Esa fiebre dio paso a otra mucho más intensa: el ajedrez, que llegó a darme escalofríos de todo tipo. Sobre la otra, ésta tenía la ventaja de que de vez en cuando aparecía un viaje interesante al exterior. Como jugador de ajedrez, a pesar de relativo nivel, conocí algunos lugares inolvidables, incluida la Tierra Santa. No sólo coleccionaba libros, revistas y artículos sobre el tema, que después regalé a la universidad estatal, donde llegué a ser su monitor, sino que había adquirido más de una docena de juegos de diferentes modelos.
Mi preferido era uno pequeño, con piezas de plástico que se introducían en ranuritas hechas sobre un tablero que se doblaba como un misal y podía llevarse en el bolsillo de la camisa. No hacía bulto y comúnmente se confundía con una libreta de apuntes. Iba con esta rareza a la escuela y al cine.
En la secundaria abría el libro, ponía mi juego adentro y reproducía decenas de partidas desde revistas o de memoria, durante las horas de clases, simulando una tarea. En el cine me entretenía en lo que comenzaba la película. La gente a mi alrededor me miraba a veces con recelo. Alguien dijo una vez quedamente a mi lado: “No lo salva nadie”.
Me dio tan fuerte esa fiebre que mi madre me reprochaba el descuido de los deberes escolares. La primera vez que salí al exterior como jugador de ajedrez, la encargué que recogiera mis notas de la secundaria y me inscribiera en la escuela de periodismo de la universidad. Para ella fue una alegría saber que había finalmente terminado esos cursos.

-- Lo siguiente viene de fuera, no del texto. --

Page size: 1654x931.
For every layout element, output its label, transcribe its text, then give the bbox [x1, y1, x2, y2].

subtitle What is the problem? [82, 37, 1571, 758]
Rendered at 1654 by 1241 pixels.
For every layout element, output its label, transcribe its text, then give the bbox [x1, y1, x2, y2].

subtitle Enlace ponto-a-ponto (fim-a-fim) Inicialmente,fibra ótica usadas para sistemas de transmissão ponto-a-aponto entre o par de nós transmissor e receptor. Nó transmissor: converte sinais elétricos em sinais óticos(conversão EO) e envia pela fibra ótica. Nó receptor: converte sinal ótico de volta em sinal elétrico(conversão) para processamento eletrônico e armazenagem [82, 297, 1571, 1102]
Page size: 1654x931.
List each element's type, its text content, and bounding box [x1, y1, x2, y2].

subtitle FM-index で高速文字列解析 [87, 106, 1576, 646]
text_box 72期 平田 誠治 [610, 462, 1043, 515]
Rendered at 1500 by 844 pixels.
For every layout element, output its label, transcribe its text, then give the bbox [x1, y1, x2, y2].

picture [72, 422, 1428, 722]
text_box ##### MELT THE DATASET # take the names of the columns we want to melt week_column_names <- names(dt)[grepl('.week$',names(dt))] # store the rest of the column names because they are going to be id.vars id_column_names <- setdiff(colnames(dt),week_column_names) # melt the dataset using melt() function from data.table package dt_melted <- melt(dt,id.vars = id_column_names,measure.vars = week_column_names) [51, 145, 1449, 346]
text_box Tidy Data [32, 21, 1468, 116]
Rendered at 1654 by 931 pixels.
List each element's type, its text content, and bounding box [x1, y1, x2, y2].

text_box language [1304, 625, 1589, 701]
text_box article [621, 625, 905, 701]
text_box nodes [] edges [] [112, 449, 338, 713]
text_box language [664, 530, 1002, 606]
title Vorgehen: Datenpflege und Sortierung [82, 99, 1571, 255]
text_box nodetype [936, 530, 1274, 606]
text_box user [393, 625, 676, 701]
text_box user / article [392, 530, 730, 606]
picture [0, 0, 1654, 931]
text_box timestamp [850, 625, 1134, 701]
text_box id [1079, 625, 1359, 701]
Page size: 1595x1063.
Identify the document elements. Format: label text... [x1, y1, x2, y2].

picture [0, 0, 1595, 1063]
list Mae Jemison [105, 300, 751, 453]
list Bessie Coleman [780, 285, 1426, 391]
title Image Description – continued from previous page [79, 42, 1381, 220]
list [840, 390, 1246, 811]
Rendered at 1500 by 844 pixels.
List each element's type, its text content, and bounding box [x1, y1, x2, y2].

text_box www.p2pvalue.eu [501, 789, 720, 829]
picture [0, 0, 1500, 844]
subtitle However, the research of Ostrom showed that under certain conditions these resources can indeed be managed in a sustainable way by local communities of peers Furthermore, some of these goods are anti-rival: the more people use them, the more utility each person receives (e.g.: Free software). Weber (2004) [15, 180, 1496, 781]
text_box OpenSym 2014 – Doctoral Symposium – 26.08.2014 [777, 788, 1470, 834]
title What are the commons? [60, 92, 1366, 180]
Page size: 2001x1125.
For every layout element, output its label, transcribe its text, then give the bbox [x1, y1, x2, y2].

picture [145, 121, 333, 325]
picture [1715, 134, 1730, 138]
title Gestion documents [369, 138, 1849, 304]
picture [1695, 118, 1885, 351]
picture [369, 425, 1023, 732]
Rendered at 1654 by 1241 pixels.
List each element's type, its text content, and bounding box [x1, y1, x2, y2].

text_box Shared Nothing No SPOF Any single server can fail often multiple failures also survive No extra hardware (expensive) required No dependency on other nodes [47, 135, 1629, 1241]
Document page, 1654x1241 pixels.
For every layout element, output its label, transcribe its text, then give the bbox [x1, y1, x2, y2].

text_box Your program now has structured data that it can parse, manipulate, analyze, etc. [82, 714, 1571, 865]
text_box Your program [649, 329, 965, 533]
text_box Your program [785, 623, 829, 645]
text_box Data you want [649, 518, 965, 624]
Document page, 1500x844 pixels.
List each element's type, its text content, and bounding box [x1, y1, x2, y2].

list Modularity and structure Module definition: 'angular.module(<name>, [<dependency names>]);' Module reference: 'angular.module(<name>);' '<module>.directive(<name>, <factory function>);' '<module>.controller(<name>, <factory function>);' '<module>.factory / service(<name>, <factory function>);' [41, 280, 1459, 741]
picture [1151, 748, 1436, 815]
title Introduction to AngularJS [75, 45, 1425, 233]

Con la universidad vinieron otras inquietudes. No era que la fiebre del ajedrez se hubiera atenuado, sino que otras cosas contribuían a subirme la temperatura. Había llegado el tiempo de las muchachas y los paseos largos por el malecón para exhibir el par de zapatos nuevos o la camisa a cuadros de llamativos colores, que uno solía arremangarse casi hasta los hombros.
Después vinieron las fiebres políticas. Las lecciones de Marx, el materialismo histórico, las tertulias de aprendizaje en el Alma Máter, las movilizaciones, con sus inevitables dosis de gases lacrimógenos y macanazos, aunque nunca fui golpeado.
Ahora,cuando sólo quedan los recuerdos, pienso que quizás no fueron tiempos perdidos.